| Document passage |
====

The best way to fight off leukemia
might be just using what patients have had all along. According to USA
Today’s report on Feb. 19, researchers have found success in training
the body’s immune system to fight off cancer.
The study focuses on patients with leukemia who have
relapsed after chemotherapy. For patients like these, who have very few
options, cancer immunotherapy offers hope. In one human clinical trial,
14 of the 16 patients in the final stages of B-cell leukemia went into
remission.
The body doesn’t often recognize cancer cells since they
come from the body tissue. So doctors at Sloan Kettering and other
researchers have been training immune cells to recognize leukemia cells
and kill them. Researchers isolate ‘hunter cells’ or T-cells and
genetically modify them to seek out the tell-tale signs of cancer cells.
The only therapy known for a chance of a cancer-free life
is bone marrow transplant. However, patients who currently have cancer
are ineligible to receive such treatment. Following the cancer
immunotherapy, seven individuals from the clinical trial were then able
to have a bone marrow transplant.

====

Lens distortion estimation data

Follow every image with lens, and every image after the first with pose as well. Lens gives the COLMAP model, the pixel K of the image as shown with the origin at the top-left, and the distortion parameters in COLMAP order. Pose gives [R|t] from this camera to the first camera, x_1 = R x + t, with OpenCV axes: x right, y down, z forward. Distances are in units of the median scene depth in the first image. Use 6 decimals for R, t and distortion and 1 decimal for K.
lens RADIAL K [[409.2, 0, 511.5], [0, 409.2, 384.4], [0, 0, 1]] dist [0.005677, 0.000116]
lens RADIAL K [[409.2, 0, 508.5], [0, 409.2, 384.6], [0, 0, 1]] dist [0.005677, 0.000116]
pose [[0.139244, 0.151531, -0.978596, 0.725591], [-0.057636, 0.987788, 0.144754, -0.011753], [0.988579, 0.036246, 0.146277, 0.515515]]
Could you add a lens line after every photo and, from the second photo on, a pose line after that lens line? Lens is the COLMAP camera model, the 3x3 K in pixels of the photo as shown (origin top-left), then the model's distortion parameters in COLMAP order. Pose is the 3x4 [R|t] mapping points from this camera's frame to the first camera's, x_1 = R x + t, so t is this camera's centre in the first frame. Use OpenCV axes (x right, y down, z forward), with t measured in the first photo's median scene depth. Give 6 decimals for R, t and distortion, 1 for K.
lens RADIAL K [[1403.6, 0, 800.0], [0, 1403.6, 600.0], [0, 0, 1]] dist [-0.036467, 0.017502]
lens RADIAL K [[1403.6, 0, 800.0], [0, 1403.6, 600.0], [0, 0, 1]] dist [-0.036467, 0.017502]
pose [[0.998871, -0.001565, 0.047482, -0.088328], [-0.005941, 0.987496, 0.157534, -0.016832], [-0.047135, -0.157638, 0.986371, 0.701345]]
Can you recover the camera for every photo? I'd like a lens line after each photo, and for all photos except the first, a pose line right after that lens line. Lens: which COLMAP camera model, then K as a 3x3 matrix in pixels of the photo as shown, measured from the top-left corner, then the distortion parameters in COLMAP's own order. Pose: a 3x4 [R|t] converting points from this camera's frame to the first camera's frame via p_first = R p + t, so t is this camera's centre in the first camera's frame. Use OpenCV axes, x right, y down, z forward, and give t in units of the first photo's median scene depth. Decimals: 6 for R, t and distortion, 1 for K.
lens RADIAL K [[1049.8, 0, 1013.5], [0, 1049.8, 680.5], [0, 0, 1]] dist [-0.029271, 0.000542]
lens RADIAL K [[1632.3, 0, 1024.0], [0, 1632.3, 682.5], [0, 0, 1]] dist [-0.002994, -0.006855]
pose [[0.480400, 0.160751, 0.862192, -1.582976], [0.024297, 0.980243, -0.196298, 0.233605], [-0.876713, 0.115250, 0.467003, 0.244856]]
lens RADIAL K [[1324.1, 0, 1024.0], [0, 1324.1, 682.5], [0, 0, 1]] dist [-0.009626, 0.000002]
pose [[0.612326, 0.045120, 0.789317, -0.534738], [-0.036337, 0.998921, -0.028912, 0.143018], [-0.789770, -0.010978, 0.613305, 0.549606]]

====

| Requirement 1 |
Reproduce word for word the leukemia immunotherapy passage from "The body doesn’t" up to and including "of cancer cells.".
| Requirement 2 |
List every treatment or therapy named in the leukemia immunotherapy passage.
| Requirement 3 |
Write what comes next in the leukemia immunotherapy passage, starting after its final sentence.
None of the items matter for the work asked here.

| Exercise response 1 |
The body doesn’t often recognize cancer cells since they
come from the body tissue. So doctors at Sloan Kettering and other
researchers have been training immune cells to recognize leukemia cells
and kill them. Researchers isolate ‘hunter cells’ or T-cells and
genetically modify them to seek out the tell-tale signs of cancer cells.

| Exercise response 2 |
chemotherapy, cancer immunotherapy, bone marrow transplant

| Exercise response 3 |
“Revving up” the immune system in this way can have serious
side effects. But Lee Greenberger, chief scientific officer at the
Leukemia and Lymphoma Society says that doctors are able to predict
which patients will react poorly and are able to prevent them from
becoming too ill.
This study is in its very first stage of human research and
much more needs to be done and at a larger scale before too many
conclusions can be reached .But the president of the American Society of
Hematology says progress made against a deadly disease is encouraging.